*TEXT PASSAGE*:
########################################

This patch fixes following issues.
- Xen/powerpc runs in real mode so that it uses maddr interchangably with
  vaddr.
  But it isn't the case in xen/ia64. It is necessary to convert maddr to vaddr
  to access the page. maddr_to_virt() doesn't convert on powerpc, so it works
  on both archtechture.
- Xencomm should check whether struct xencomm_desc itself (8 bytes) doesn't
  cross page boundary. Otherwise a hostile guest kernel can pass such
  a pointer that may across page boundary. Then xencomm accesses a unrelated
  page.
- Xencomm should check whether struct xencomm_desc::address[] array crosses
  page boundary. Otherwise xencomm may access unrelated pages.
- Xencomm should get_page()/put_page() after address conversion from paddr
  to maddr because xen supports SMP and balloon driver.
  Otherwise another vcpu may free the page at the same time.
  Such a domain behaviour doesn't make sense, however nothing prevents it.
- Current implementation doesn't allow struct xencomm_desc::address array
  to be more than single page. On IA64 it causes 64GB+ domain creation
  failure. This patch generalizes xencomm to allow multipage
  xencomm_desc::address array.

PATCHNAME: various_fix_xencomm

Signed-off-by: Isaku Yamahata <yamahata@valinux.co.jp>

diff -r c362bcee8047 -r bb8eb757a79c xen/common/xencomm.c
--- a/xen/common/xencomm.c	Sun Aug 12 16:09:13 2007 +0100
+++ b/xen/common/xencomm.c	Mon Aug 13 12:10:51 2007 +0900
@@ -17,6 +17,7 @@
  *
  * Authors: Hollis Blanchard <hollisb@us.ibm.com>
  *          Tristan Gingold <tristan.gingold@bull.net>
+ *          Isaku Yamahata <yamahata@valinux.co.jp>
  */
 
 #include <xen/config.h>
@@ -34,6 +35,94 @@ static int xencomm_debug = 1; /* extreme
 #define xencomm_debug 0
 #endif
 
+/* get_page() to prevent from another vcpu freeing the page */
+static int
+xencomm_paddr_to_vaddr(unsigned long paddr, unsigned long *vaddr,
+        struct page_info **page)
+{
+    unsigned long maddr = paddr_to_maddr(paddr);
+    if (maddr == 0)
+        return -EFAULT;
+        
+    *vaddr = (unsigned long)maddr_to_virt(maddr);
+    if (*vaddr == 0)
+        return -EFAULT;
+
+    *page = virt_to_page(*vaddr);
+    if (get_page(*page, current->domain) == 0) {
+        if (page_get_owner(*page) != current->domain) {
+            /*
+             * This page might be a page granted by another domain, or
+             * this page is freed with decrease reservation hypercall at
+             * the same time.

########################################

*MATERIAL SHOWN*:
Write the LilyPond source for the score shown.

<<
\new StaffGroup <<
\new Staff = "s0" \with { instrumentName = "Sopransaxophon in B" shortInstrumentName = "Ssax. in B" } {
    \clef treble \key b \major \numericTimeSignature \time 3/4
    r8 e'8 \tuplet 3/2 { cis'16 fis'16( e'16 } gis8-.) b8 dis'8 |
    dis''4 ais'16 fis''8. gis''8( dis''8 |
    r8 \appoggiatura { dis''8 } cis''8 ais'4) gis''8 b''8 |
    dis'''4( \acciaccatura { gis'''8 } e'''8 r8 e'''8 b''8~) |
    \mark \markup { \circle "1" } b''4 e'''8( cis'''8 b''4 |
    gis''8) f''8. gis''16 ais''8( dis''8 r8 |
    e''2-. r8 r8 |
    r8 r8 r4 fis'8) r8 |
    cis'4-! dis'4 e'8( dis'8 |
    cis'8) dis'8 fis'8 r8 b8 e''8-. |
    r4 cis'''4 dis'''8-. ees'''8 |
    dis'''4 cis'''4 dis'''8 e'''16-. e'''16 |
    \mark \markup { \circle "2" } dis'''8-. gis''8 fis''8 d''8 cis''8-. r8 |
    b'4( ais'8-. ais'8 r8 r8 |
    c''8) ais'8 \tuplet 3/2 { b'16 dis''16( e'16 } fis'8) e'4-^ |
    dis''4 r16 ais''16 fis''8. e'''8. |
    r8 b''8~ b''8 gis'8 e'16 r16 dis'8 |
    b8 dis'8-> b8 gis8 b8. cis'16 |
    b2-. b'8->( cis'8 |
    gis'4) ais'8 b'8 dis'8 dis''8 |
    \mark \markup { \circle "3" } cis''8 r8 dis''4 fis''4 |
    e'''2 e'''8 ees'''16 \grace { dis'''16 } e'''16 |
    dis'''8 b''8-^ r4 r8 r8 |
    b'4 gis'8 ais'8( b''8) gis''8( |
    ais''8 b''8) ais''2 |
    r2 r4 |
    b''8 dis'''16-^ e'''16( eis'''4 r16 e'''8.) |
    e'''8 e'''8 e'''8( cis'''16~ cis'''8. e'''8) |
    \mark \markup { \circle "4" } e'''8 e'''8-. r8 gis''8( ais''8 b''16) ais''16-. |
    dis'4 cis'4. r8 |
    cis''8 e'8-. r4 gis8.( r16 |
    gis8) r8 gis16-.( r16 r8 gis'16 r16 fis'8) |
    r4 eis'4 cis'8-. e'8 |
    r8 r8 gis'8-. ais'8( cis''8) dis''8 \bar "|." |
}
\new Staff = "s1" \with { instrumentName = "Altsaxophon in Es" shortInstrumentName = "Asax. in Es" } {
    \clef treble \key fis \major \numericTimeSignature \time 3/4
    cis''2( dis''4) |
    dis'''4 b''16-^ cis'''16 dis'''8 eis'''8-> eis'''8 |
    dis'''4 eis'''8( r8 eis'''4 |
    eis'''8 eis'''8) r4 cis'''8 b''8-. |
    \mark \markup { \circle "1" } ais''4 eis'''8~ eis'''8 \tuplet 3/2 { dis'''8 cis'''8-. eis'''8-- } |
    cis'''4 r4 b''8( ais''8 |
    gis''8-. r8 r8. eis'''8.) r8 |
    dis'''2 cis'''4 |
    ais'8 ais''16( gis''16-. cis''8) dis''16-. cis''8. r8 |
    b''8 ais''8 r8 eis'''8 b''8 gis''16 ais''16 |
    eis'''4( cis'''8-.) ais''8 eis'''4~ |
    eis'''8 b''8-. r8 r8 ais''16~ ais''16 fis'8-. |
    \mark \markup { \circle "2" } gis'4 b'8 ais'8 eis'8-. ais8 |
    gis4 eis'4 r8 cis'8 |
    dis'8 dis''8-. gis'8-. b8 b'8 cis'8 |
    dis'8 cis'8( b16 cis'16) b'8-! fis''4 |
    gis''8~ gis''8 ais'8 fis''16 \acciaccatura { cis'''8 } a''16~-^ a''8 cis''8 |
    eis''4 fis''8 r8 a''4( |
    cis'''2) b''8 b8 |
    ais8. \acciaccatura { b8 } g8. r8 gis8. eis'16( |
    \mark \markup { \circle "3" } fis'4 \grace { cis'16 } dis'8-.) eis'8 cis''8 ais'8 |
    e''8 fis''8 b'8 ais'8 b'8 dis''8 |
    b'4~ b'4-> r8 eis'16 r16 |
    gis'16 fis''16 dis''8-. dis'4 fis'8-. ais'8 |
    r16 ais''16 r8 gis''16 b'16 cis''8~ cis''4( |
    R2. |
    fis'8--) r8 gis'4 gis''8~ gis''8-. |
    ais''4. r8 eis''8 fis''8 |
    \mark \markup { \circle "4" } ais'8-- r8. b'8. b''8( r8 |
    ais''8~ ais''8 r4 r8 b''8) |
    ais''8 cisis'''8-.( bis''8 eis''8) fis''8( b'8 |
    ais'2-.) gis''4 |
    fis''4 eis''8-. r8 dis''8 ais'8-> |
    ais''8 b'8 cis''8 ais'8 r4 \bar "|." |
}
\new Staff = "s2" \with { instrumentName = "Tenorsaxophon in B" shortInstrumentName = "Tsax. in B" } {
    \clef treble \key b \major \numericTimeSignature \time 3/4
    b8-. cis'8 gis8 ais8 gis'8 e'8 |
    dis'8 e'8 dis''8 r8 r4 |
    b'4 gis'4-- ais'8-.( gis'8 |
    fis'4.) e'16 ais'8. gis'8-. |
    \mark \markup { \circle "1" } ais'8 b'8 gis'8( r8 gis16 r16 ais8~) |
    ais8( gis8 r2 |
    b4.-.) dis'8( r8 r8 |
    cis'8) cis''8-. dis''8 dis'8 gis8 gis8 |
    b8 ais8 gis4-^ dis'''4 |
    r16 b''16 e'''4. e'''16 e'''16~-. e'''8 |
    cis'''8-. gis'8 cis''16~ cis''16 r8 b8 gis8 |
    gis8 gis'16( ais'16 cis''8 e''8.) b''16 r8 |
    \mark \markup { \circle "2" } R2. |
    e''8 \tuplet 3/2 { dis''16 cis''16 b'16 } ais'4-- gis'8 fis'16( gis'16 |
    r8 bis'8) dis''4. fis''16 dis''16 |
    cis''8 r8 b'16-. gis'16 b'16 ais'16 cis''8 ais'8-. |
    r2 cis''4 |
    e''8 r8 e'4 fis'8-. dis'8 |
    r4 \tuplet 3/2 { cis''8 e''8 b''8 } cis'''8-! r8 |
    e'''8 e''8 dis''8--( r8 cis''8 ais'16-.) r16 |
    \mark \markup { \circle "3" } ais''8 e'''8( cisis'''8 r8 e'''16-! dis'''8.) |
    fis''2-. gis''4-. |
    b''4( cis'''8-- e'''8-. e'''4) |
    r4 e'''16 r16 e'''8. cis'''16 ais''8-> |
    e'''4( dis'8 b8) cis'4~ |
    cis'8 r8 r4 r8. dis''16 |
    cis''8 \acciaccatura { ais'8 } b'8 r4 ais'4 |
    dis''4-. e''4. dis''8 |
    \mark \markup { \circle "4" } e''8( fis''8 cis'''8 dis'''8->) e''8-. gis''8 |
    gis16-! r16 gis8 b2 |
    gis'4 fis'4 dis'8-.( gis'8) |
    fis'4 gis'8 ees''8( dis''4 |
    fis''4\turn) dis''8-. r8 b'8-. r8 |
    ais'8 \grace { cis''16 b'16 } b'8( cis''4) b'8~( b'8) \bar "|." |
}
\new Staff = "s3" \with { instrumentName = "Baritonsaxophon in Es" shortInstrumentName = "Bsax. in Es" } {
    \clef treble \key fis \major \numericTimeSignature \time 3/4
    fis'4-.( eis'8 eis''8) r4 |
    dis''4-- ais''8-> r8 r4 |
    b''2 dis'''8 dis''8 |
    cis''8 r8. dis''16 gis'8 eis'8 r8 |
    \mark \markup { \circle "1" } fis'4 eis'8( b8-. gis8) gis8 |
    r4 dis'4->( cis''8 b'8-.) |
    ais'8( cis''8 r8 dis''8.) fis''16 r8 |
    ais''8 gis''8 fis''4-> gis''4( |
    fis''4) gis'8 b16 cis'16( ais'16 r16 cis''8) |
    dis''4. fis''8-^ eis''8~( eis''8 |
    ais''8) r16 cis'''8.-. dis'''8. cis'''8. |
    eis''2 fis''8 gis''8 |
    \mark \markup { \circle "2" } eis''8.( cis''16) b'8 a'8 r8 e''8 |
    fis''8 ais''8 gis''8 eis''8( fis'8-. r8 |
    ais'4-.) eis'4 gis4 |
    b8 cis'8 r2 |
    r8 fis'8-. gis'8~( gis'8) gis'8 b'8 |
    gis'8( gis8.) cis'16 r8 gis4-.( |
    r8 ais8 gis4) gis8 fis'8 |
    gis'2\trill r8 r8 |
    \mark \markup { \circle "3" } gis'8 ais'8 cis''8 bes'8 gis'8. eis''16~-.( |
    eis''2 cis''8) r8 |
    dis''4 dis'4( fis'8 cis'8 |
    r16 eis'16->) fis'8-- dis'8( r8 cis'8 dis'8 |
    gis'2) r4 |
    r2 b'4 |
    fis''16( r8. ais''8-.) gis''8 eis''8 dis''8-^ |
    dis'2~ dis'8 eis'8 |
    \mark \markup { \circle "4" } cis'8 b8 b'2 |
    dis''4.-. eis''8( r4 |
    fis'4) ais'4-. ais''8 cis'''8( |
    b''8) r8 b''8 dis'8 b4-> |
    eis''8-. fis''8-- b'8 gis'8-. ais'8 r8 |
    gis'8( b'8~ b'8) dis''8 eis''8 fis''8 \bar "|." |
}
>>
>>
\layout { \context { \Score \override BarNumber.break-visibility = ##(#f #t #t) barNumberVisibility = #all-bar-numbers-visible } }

########################################

*TASK DETAILS*: Retype the patch text starting with "- Xen/powerpc runs" and going on through "on both archtechture.". Rely on the patch text alone.

*OUTPUT BELOW*:
- Xen/powerpc runs in real mode so that it uses maddr interchangably with
  vaddr.
  But it isn't the case in xen/ia64. It is necessary to convert maddr to vaddr
  to access the page. maddr_to_virt() doesn't convert on powerpc, so it works
  on both archtechture.